Plenković à Tusk : Il est trop tôt pour la Croatie d’augmenter sa part nationale dans le cofinancement de projets

Le Premier ministre croate Andrej Plenković a rencontré vendredi à Bruxelles le président du Conseil européen Donald Tusk, avec qui il a discuté du nouveau budget européen pluriannuel auquel la Croatie a des objections.

Plenković a déclaré qu’il y a deux éléments inacceptables pour la Croatie concernant la proposition de la Commission européenne pour le cadre financier pluriannuel (CFP) pour la période 2020-2027 – le premier est le changement de la règle N+3 à N+2, ce qui signifie que le nombre d’années après le lancement d’un projet financé par des fonds européens est réduit de trois à deux ans, et la proposition d’augmenter la part nationale du cofinancement de projets de 15 à 30 pour cent.

« Sur la base de toutes les informations dont nous disposons, je dirais que l’introduction de la règle N+2 serait trop tôt pour nous. Ceux qui ont un parcours plus long d’institutions routinières et formées et tous les acteurs possibles pour contracter, mettre en œuvre et payer des projets peuvent le faire. La règle N+3 serait bénéfique pour nous dans la prochaine période de sept ans, » a déclaré Plenković aux journalistes.

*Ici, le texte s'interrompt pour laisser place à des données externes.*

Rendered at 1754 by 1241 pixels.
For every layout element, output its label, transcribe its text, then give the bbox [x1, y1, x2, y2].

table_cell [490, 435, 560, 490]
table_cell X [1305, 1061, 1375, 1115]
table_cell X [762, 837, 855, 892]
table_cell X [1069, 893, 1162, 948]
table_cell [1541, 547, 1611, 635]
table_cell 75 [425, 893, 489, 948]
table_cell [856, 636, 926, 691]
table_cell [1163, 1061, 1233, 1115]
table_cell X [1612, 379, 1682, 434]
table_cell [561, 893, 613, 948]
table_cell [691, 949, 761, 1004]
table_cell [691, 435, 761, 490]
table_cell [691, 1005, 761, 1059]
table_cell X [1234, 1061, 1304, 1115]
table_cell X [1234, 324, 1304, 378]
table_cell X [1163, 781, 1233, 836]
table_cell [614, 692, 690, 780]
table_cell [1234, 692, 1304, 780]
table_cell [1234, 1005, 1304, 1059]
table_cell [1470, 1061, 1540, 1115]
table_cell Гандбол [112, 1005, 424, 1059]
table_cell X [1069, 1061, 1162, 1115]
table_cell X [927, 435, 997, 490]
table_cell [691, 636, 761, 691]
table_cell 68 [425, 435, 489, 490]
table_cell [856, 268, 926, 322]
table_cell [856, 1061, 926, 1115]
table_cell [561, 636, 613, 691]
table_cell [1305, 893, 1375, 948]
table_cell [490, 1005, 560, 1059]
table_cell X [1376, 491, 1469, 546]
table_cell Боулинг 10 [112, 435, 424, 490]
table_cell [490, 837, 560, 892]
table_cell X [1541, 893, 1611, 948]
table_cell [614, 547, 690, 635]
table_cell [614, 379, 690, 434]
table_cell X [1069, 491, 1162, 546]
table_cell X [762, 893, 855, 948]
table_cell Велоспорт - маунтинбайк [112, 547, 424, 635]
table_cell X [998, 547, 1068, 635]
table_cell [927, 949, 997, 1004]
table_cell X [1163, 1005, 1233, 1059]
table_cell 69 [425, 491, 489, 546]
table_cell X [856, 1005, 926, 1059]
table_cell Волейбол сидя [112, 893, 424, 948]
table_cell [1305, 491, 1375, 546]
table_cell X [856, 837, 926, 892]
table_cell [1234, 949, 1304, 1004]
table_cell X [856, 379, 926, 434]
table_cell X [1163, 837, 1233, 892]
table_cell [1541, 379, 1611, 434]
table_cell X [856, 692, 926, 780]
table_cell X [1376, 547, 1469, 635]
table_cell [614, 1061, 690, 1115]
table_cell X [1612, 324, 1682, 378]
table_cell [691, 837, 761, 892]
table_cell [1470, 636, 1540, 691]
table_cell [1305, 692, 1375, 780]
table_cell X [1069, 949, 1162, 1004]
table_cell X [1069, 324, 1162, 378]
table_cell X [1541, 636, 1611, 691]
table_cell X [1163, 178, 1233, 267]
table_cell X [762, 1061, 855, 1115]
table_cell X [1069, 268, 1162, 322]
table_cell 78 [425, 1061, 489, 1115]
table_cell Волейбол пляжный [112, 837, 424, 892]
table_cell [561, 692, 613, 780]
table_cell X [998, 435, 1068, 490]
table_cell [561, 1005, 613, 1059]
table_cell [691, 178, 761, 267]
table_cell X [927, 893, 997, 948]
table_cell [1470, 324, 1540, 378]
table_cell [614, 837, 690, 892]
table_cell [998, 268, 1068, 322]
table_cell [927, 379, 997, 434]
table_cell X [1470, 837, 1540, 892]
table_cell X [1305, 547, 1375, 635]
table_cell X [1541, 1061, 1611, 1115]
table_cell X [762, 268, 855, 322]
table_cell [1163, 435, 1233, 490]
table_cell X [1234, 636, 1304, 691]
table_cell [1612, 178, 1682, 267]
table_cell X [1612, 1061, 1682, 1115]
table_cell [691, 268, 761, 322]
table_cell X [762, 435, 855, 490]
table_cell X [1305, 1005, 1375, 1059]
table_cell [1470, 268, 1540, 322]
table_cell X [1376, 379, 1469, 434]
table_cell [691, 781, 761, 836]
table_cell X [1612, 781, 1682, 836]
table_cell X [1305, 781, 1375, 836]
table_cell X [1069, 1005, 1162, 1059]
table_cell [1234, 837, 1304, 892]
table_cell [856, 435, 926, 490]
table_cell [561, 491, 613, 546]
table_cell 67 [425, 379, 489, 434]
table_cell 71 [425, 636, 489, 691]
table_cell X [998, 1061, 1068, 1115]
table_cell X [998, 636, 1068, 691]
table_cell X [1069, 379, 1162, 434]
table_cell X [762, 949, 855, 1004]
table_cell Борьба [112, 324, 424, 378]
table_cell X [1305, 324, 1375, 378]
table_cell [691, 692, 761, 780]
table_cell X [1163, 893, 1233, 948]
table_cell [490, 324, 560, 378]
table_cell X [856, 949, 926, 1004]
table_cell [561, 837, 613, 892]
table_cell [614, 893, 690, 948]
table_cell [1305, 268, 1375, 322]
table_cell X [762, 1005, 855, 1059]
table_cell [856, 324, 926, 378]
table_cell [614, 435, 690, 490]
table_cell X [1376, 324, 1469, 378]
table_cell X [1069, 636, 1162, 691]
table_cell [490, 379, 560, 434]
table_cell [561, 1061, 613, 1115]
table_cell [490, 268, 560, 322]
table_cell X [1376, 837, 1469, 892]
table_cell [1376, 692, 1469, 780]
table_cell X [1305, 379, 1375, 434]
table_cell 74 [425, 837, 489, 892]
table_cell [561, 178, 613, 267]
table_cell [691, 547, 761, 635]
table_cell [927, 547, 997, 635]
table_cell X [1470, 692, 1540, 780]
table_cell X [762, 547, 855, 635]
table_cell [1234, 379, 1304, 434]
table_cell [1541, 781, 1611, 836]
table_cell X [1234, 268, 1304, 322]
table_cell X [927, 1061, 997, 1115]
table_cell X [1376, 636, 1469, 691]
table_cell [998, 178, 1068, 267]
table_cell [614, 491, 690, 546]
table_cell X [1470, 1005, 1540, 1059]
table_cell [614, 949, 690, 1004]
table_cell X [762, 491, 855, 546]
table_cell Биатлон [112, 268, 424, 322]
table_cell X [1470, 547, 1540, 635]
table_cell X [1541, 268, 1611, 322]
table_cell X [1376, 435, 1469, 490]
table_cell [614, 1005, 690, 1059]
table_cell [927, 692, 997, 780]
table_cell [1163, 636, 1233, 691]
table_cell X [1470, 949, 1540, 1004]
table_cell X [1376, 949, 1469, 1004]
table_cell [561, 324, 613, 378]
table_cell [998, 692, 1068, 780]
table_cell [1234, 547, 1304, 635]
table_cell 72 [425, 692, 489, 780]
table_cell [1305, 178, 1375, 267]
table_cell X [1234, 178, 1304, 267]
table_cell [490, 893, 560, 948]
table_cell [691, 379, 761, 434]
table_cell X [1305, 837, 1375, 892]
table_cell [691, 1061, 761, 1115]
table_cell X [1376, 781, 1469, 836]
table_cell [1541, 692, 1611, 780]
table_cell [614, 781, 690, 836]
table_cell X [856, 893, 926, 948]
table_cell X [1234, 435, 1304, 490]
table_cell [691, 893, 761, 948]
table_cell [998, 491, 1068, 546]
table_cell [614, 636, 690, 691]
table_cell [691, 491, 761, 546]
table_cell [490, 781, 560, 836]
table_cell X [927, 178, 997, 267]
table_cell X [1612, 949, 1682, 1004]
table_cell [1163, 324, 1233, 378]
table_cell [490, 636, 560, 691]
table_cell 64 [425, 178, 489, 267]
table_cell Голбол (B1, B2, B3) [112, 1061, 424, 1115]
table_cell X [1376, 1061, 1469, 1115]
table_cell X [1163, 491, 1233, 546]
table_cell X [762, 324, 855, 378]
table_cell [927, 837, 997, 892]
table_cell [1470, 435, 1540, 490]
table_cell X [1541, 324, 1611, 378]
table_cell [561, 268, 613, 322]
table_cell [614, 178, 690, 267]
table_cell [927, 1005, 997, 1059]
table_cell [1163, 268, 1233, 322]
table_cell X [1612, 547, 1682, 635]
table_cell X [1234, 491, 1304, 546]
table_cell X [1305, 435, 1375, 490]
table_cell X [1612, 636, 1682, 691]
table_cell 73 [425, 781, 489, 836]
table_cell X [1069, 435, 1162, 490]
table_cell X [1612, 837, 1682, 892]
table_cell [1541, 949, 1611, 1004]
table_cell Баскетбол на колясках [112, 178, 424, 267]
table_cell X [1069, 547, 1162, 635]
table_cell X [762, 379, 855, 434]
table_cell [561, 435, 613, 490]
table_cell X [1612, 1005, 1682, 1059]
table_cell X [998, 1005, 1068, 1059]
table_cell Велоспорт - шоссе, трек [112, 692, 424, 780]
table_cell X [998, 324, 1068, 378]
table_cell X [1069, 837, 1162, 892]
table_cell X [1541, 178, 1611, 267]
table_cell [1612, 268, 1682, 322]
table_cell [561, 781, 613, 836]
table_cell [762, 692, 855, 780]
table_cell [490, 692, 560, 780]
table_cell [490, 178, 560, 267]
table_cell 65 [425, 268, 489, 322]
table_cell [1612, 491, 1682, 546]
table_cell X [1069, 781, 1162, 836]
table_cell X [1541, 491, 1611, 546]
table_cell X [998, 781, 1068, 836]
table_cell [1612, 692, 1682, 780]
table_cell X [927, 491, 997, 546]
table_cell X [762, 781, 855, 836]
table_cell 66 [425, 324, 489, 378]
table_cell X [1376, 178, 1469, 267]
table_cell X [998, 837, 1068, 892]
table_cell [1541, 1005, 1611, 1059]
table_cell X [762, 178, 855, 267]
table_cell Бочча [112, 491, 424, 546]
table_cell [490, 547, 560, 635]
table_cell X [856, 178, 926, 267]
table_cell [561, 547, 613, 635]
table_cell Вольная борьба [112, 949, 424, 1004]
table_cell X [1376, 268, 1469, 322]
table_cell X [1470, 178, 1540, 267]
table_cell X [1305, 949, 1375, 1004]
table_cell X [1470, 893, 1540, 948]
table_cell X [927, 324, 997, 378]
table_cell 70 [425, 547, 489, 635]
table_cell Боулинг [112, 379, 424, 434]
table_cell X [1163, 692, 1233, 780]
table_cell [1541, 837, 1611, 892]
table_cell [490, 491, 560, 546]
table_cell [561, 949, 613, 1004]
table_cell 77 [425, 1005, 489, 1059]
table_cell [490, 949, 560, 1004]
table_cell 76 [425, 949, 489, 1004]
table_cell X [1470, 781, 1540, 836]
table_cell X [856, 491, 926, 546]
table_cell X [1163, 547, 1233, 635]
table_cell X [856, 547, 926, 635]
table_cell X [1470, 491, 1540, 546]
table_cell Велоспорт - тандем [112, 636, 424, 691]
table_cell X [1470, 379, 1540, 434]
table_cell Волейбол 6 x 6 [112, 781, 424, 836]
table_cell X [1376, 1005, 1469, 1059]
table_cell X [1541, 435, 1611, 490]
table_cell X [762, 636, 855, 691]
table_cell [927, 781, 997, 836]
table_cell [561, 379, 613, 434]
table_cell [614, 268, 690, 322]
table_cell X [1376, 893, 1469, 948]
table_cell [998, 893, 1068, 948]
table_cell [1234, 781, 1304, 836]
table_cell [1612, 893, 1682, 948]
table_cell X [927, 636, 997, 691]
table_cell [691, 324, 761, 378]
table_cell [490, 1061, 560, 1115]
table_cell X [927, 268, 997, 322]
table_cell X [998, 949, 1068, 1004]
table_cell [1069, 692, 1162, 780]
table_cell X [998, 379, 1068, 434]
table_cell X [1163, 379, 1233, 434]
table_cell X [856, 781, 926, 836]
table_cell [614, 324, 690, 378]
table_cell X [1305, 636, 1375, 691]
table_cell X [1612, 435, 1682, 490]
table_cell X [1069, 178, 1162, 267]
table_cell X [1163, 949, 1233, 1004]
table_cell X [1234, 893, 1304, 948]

Il a ajouté qu’il est également trop tôt pour la Croatie d’augmenter sa part nationale dans le cofinancement de projets. « Il est trop tôt pour la Croatie, et elle devrait au moins au cours des 15 premières années de son adhésion bénéficier du même traitement que les pays d’Europe centrale et orientale qui ont rejoint en 2004, afin de stimuler le développement de ces parties de la Croatie qui ne sont pas au niveau de l’UE et de garder le rythme avec les parties plus développées de l’Union, » a déclaré Plenković.

Tusk prépare une discussion sur le budget européen pour le sommet de décembre.

Plenković a déclaré qu’il avait également discuté d’un certain nombre d’autres sujets avec Tusk, y compris la situation en Europe du Sud-Est, en particulier en Bosnie-Herzégovine.